O problema é que a inteligência dos inimigos derruba tudo isso. A furtividade é um claro passo atrás em relação a AC Shadows: os guardas são burros, desistem de procurar com facilidade e agem como se fossem cegos e surdos, o que torna quase trivial passar despercebido. Uma tática banal sempre funciona: basta assobiar para chamar a atenção, no meio do mato alto ou atrás de uma parede, e eles vêm conferir sem falta. Como a detecção é tão fraca, dá para desmontar uma instalação inimiga inteira só empilhando corpos na grama alta, valendo tanto para soldados comuns quanto para os brutamontes. É o tipo de brecha que escancara o limite da IA e esvazia boa parte da tensão que a furtividade deveria criar.
Combate Naval e Atividades no Mar
Se tem uma coisa que Black Flag acertou em 2013, foi o mar. A crítica da época elegeu o combate naval como o grande destaque, rápido e brutal, e celebrou as transições sem tela de carregamento entre navegar, abordar e tomar fortes. Era no oceano que morava o verdadeiro desafio, já que a luta em terra sempre foi fácil, e melhorar o Gralha era obrigação. Resynced sabe disso e aposta ainda mais alto: esta é de longe a parte mais expandida do remake.

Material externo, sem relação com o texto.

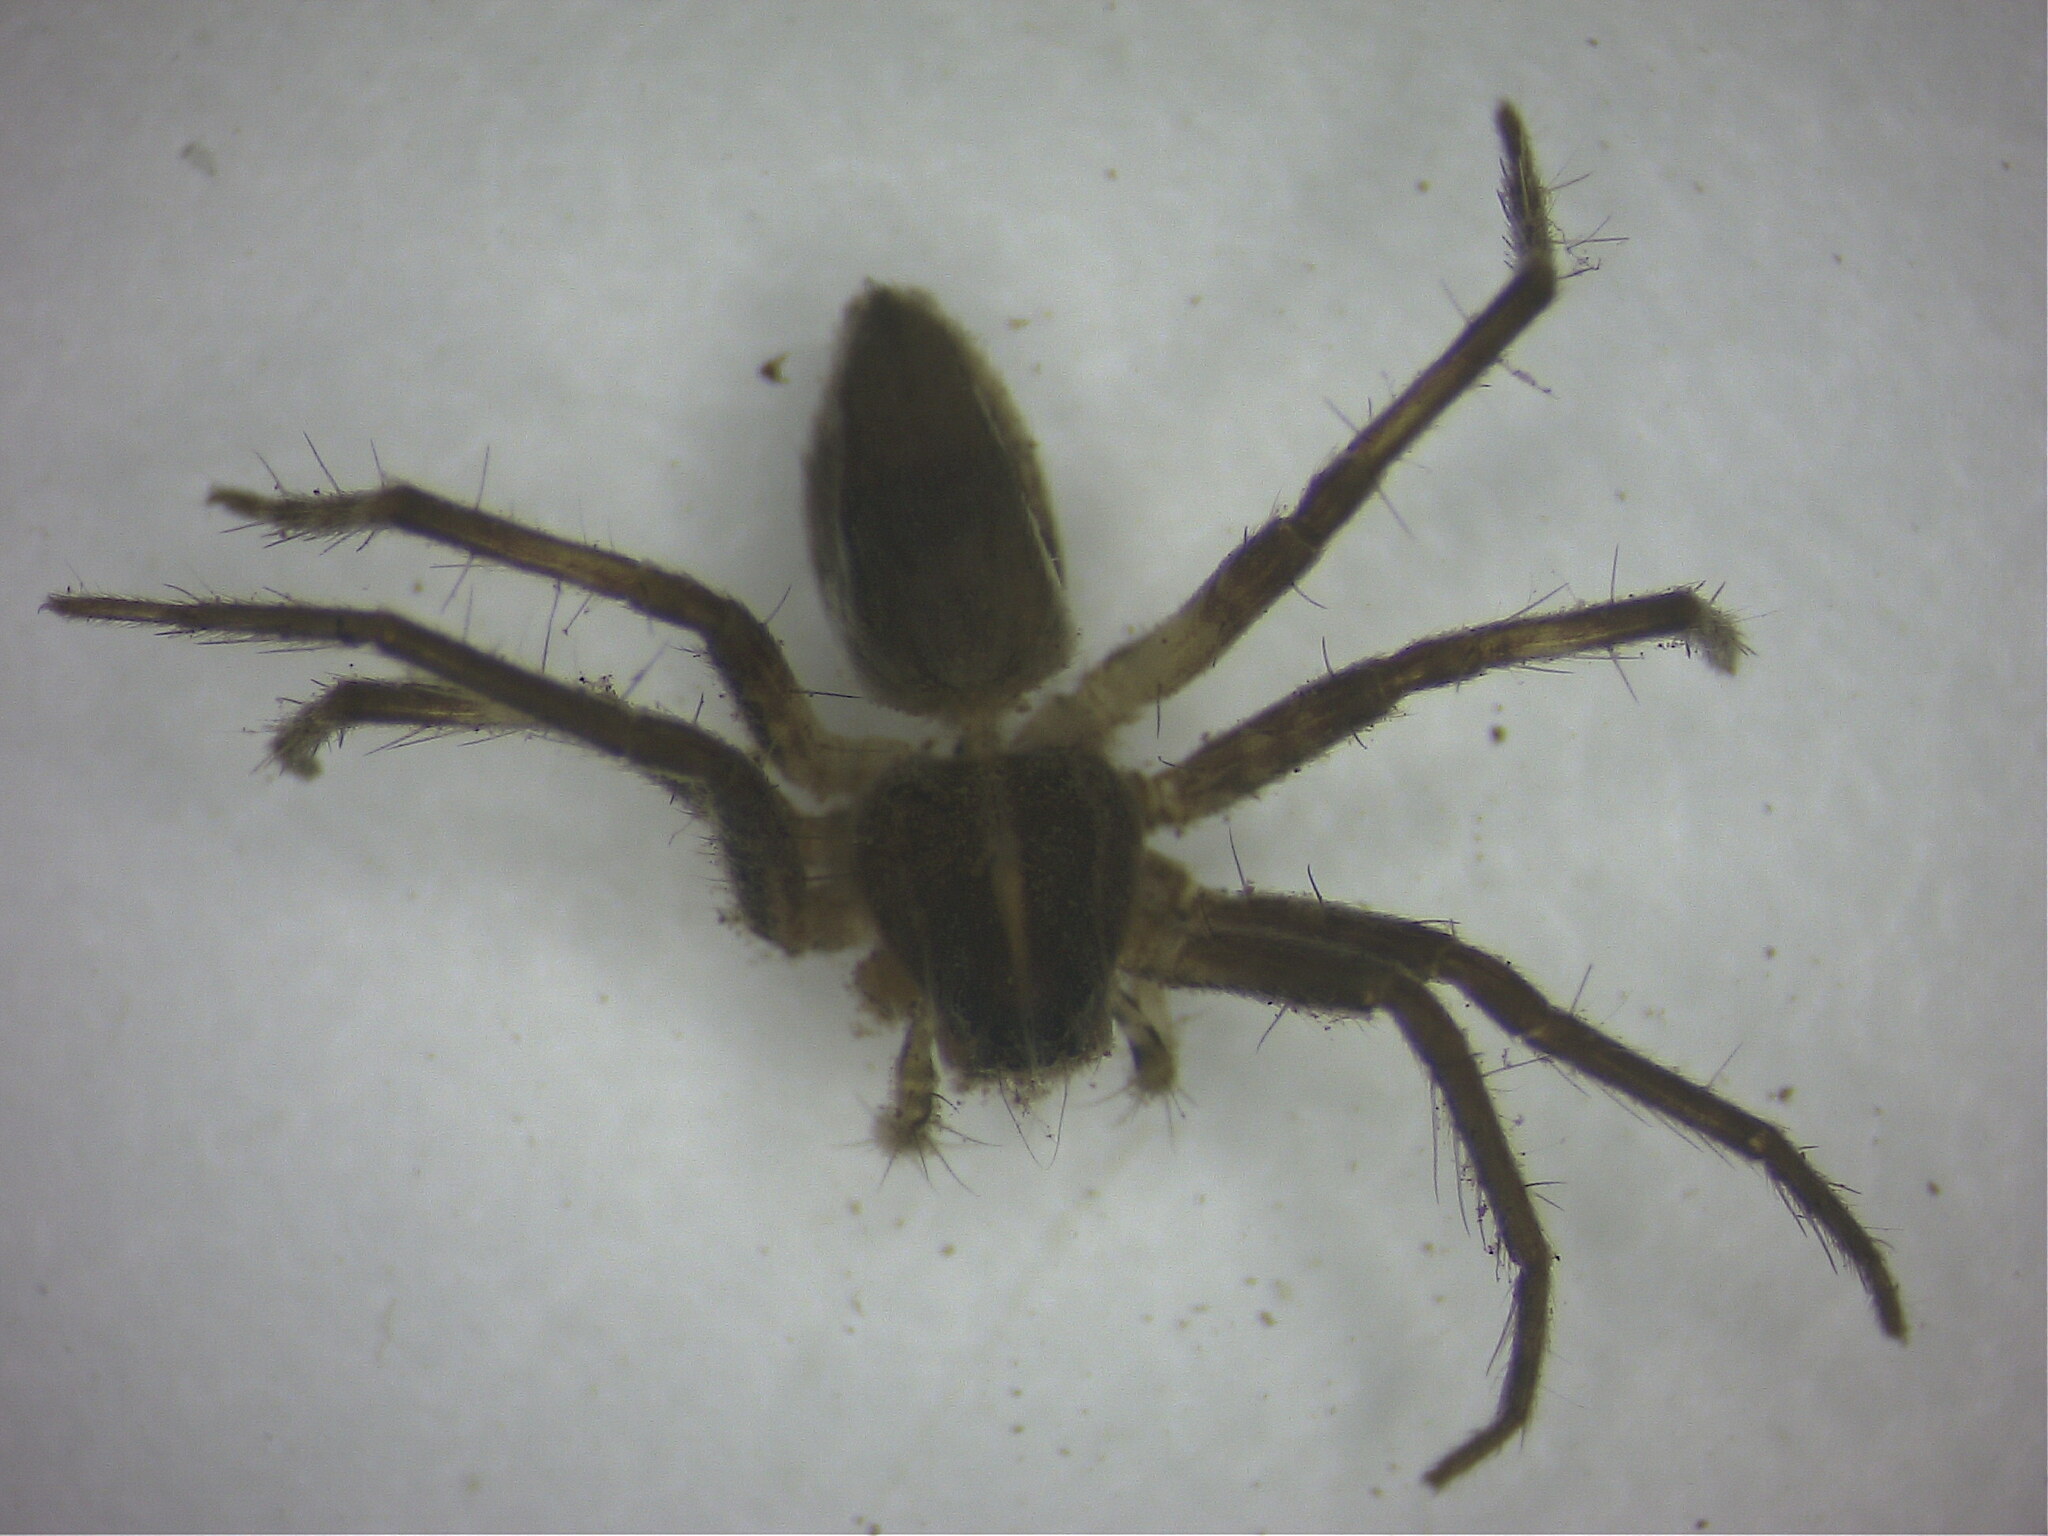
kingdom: Animalia
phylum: Arthropoda
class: Arachnida
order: Araneae
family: Pisauridae
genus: Pisaura
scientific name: Pisaura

A vida a bordo ficou mais fluida. O Caribe virou um mundo contínuo, sem as telas de carregamento que separavam o mar das cidades, e duas ferramentas novas ajudam a cruzá-lo: o Pathfinder, que traça a rota na água, e o Sguira o Mar, um piloto automático que leva o Gralha sozinho ao destino. As icônicas cantigas de marinheiro, apontadas por muitos como a alma do original, voltam completas, com as 35 clássicas e 10 inéditas, agora numa roda que deixa escolher qual tocar ou silenciar tudo para ouvir só as ondas.
O arsenal do Gralha é onde o combate mais cresceu. Todas as armas ganharam um modo de disparo secundário que você encontra pelo Caribe, do morteiro que satura uma área de bombas ao canhão de estilhaços que rasga as velas inimigas para garantir a fuga. Até o Ataque de Aríete, que no original só vinha depois dos Navios Lendários, tarde demais para importar, agora chega cedo e com mais dano. As facções foram refeitas para equipar seus navios conforme a aliança e, como têm rixas próprias, é comum vê-las se enfrentando na água, o que abre a chance de esperar a poeira baixar e dar o bote no navio já castigado.
Para levar vantagem, dá para recrutar Oficiais pelo mundo aberto, cada um com uma vantagem permanente, de anular dano com o Brace Perfeito de Lucy Baldwin a ganhar uma salva lateral extra com Deadman Smith. O mar também cobra suas ações pelo Sistema de Procurado, que atrai caçadores cada vez mais fortes. Abordar um navio incapacitado, como no original, rende o dobro do saque de afundá-lo, e agora libera até o Cofre do Capitão nas embarcações maiores, ao custo da tripulação que você precisa repor. Os navios capturados alimentam a Frota de Kenway, fonte de renda passiva que enfim vem integrada ao jogo, sem o aplicativo complementar que atrapalhava o original.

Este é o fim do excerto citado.